**TEXTAUSZUG:**
# # # # #
Adolf Stock

Der Verwaltungsfachmann Hans Hess über die Anfänge des RIAS und das Gebäude von Walter Borchard

Foto: © Adolf Stock

Der RIAS-Zeitzeuge Hans Hess

Hans Hess ist am 27. September 1930 in Berlin geboren. Nach dem Abitur kam Hess im Oktober 1948 als Mitarbeiter im Bildungsprogramm zum RIAS, wo er bis 1995 mit verschieden Aufgaben betraut war, zuletzt als „Stellvertretender Verwaltungsdirektor unter Beibehaltung der Funktion des Hauptabteilungsleiters Finanzen und Betriebsverwaltung“.

Hintergrund

Hans Hess ist einer der letzten Zeitzeugen, die aus eigener Erfahrung über den Sender RIAS, über das Programm, die Organisationsstruktur und das Rundfunk-Gebäude des Architekten Walter Borchard berichten kann. Das Interview wurde im Zusammenhang mit einer Recherche zu Walter Borchard und dem RIAS, als Vorgänger des Deutschlandradios am 20. Januar 2019 in Berlin Schöneberg geführt. Das vorliegende Interview wurde von Hans Hess autorisiert.
# # # # #
**DATENSATZAUSZÜGE:**
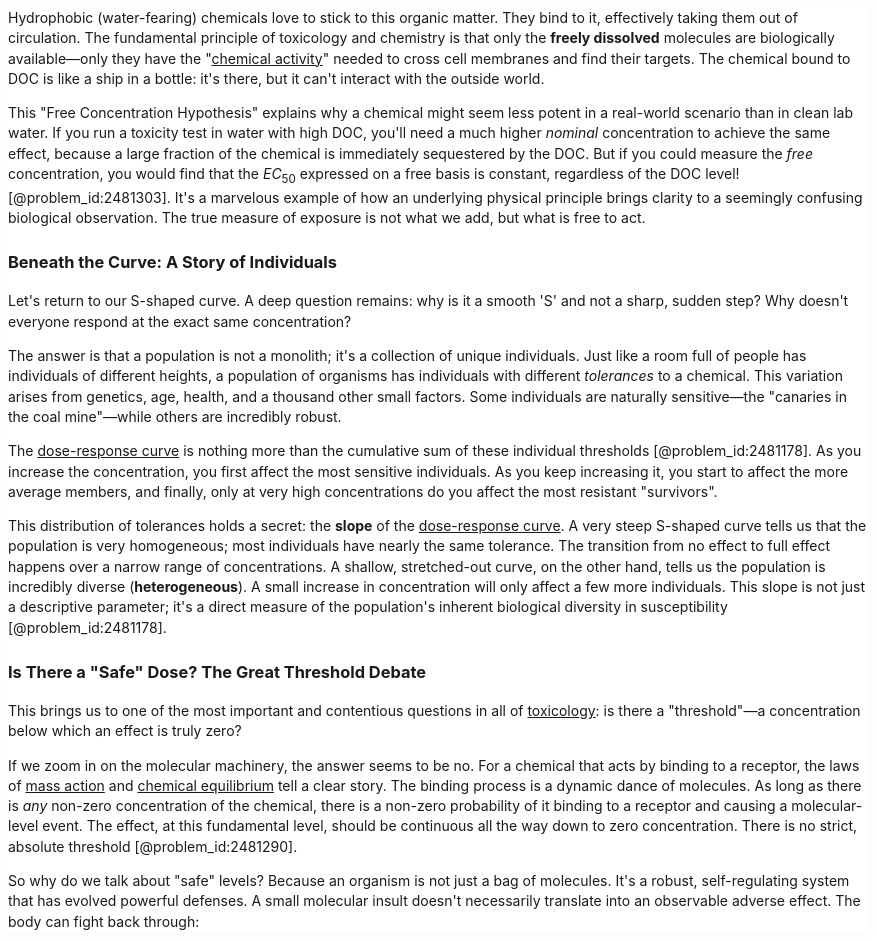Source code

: Hydrophobic (water-fearing) chemicals love to stick to this organic matter. They bind to it, effectively taking them out of circulation. The fundamental principle of toxicology and chemistry is that only the **freely dissolved** molecules are biologically available—only they have the "[chemical activity](@article_id:272062)" needed to cross cell membranes and find their targets. The chemical bound to DOC is like a ship in a bottle: it's there, but it can't interact with the outside world.

This "Free Concentration Hypothesis" explains why a chemical might seem less potent in a real-world scenario than in clean lab water. If you run a toxicity test in water with high DOC, you'll need a much higher *nominal* concentration to achieve the same effect, because a large fraction of the chemical is immediately sequestered by the DOC. But if you could measure the *free* concentration, you would find that the $EC_{50}$ expressed on a free basis is constant, regardless of the DOC level! [@problem_id:2481303]. It's a marvelous example of how an underlying physical principle brings clarity to a seemingly confusing biological observation. The true measure of exposure is not what we add, but what is free to act.

### Beneath the Curve: A Story of Individuals

Let's return to our S-shaped curve. A deep question remains: why is it a smooth 'S' and not a sharp, sudden step? Why doesn't everyone respond at the exact same concentration?

The answer is that a population is not a monolith; it's a collection of unique individuals. Just like a room full of people has individuals of different heights, a population of organisms has individuals with different *tolerances* to a chemical. This variation arises from genetics, age, health, and a thousand other small factors. Some individuals are naturally sensitive—the "canaries in the coal mine"—while others are incredibly robust.

The [dose-response curve](@article_id:264722) is nothing more than the cumulative sum of these individual thresholds [@problem_id:2481178]. As you increase the concentration, you first affect the most sensitive individuals. As you keep increasing it, you start to affect the more average members, and finally, only at very high concentrations do you affect the most resistant "survivors".

This distribution of tolerances holds a secret: the **slope** of the [dose-response curve](@article_id:264722). A very steep S-shaped curve tells us that the population is very homogeneous; most individuals have nearly the same tolerance. The transition from no effect to full effect happens over a narrow range of concentrations. A shallow, stretched-out curve, on the other hand, tells us the population is incredibly diverse (**heterogeneous**). A small increase in concentration will only affect a few more individuals. This slope is not just a descriptive parameter; it's a direct measure of the population's inherent biological diversity in susceptibility [@problem_id:2481178].

### Is There a "Safe" Dose? The Great Threshold Debate

This brings us to one of the most important and contentious questions in all of [toxicology](@article_id:270666): is there a "threshold"—a concentration below which an effect is truly zero?

If we zoom in on the molecular machinery, the answer seems to be no. For a chemical that acts by binding to a receptor, the laws of [mass action](@article_id:194398) and [chemical equilibrium](@article_id:141619) tell a clear story. The binding process is a dynamic dance of molecules. As long as there is *any* non-zero concentration of the chemical, there is a non-zero probability of it binding to a receptor and causing a molecular-level event. The effect, at this fundamental level, should be continuous all the way down to zero concentration. There is no strict, absolute threshold [@problem_id:2481290].

So why do we talk about "safe" levels? Because an organism is not just a bag of molecules. It's a robust, self-regulating system that has evolved powerful defenses. A small molecular insult doesn't necessarily translate into an observable adverse effect. The body can fight back through:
# # # # #
**AUFGABEN:**
(1) Entnimm dem Text über Hans Hess den Abschnitt wortgetreu: Beginne bei den Worten „Hintergrund“ und höre nach „Hans Hess autorisiert.“ auf.
(2) Setze den Text über Hans Hess nach seinem letzten Satz fort.
Die Zeilen sind dafür ohne Belang.

**LÖSUNGEN:**
(1)
Hintergrund

Hans Hess ist einer der letzten Zeitzeugen, die aus eigener Erfahrung über den Sender RIAS, über das Programm, die Organisationsstruktur und das Rundfunk-Gebäude des Architekten Walter Borchard berichten kann. Das Interview wurde im Zusammenhang mit einer Recherche zu Walter Borchard und dem RIAS, als Vorgänger des Deutschlandradios am 20. Januar 2019 in Berlin Schöneberg geführt. Das vorliegende Interview wurde von Hans Hess autorisiert.

(2)
Links

„Die Geschichte des RIAS-Gebäudes (heute Deutschlandfunk Kultur)“ von Adolf Stock

Literatur

Adolf Stock „Zwei Häuser unter einem Dach“, in: Bundesweit und Werbefrei. Zehn Jahre Deutschlandradio. Herausgegeben von Manfred Jenke. Berlin (Vistas Verlag) 2003, S.139-144

Das Interview

Adolf Stock

Am 6. Juli 1948 konnte der RIAS, nach umfangreichen Umbauten, das neue Funkhaus in Schöneberg beziehen. Sie waren fast von Anfang an dabei. Könnten Sie zunächst Ihren Werdegang im RIAS kurz skizzieren?

Hans Hess

Ich habe im RIAS als Clerical Assistant, angefangen das war ein Redaktionsassistent im damaligen Bereich Schulfunk. Ich war organisatorisch zuständig für eine Vielzahl von Veranstaltungen, die vom RIAS mit starker Unterstützung der US-Mission durchgeführt wurden. Es gab also einen „Chorwettstreit der Berliner Schulen“, es gab darüber hinaus eine „Jugend-Olympiade“, eine „Humanitas“, eine „Wissenschaftliche Gesellschaft Berliner Jugend“, das könnte man so verstehen, dass dies ein Vorläufer der Freien Uni war. Zum 1. Februar 1952 bekam ich eine Festanstellung und war im Schulfunk für organisatorische Fragen tätig.

Ich bin dann mal, als die Fassade renoviert wurde, auf die Fassade geklettert und habe mir von außen die Fenster angesehen und habe einen Raum gefunden, in dem nur Montageeisen von Beton gelagert waren, der also vollkommen ungenutzt war. Ich habe dann den Leiter der Hausverwaltung, einen Herrn Himmel, scharf gemacht, der hat nachgeforscht. Und da war wirklich ein einachsiger kleiner Raum, den durfte ich dann beziehen, weil ich ihn entdeckt hatte. Also das nur so als kleine Randinformation.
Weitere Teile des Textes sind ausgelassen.